What to produce
Pictures are to be left out, and only the lines below starting at the one with "Zoals het er naar uitziet zullen we deze zom" and ending at the one with "Android. Cela vous" are to be reproduced, each exactly, both ends included.

Data to examine
########################################

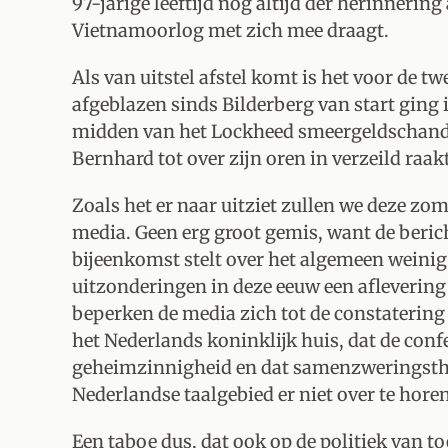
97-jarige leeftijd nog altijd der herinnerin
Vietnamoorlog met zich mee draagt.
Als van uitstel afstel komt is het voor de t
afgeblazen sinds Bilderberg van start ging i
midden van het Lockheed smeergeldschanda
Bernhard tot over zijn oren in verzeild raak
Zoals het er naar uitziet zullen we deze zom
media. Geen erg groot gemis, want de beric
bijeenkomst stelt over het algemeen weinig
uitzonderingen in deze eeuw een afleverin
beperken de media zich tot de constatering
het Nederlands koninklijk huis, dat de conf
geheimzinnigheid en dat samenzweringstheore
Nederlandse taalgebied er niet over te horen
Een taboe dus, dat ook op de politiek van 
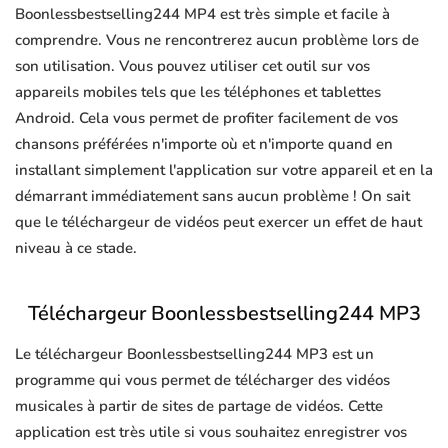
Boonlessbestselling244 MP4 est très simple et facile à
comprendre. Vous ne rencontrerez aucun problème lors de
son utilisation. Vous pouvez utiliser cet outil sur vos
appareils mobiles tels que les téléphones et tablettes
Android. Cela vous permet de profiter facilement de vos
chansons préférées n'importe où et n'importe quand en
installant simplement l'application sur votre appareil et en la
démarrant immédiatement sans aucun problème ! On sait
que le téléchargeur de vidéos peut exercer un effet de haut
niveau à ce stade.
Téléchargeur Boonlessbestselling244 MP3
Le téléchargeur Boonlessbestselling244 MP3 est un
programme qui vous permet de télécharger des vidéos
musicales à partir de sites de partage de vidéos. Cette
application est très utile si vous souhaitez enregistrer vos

########################################

Exercise answer
Zoals het er naar uitziet zullen we deze zom
media. Geen erg groot gemis, want de beric
bijeenkomst stelt over het algemeen weinig
uitzonderingen in deze eeuw een afleverin
beperken de media zich tot de constatering
het Nederlands koninklijk huis, dat de conf
geheimzinnigheid en dat samenzweringstheore
Nederlandse taalgebied er niet over te horen
Een taboe dus, dat ook op de politiek van 
Boonlessbestselling244 MP4 est très simple et facile à
comprendre. Vous ne rencontrerez aucun problème lors de
son utilisation. Vous pouvez utiliser cet outil sur vos
appareils mobiles tels que les téléphones et tablettes
Android. Cela vous permet de profiter facilement de vos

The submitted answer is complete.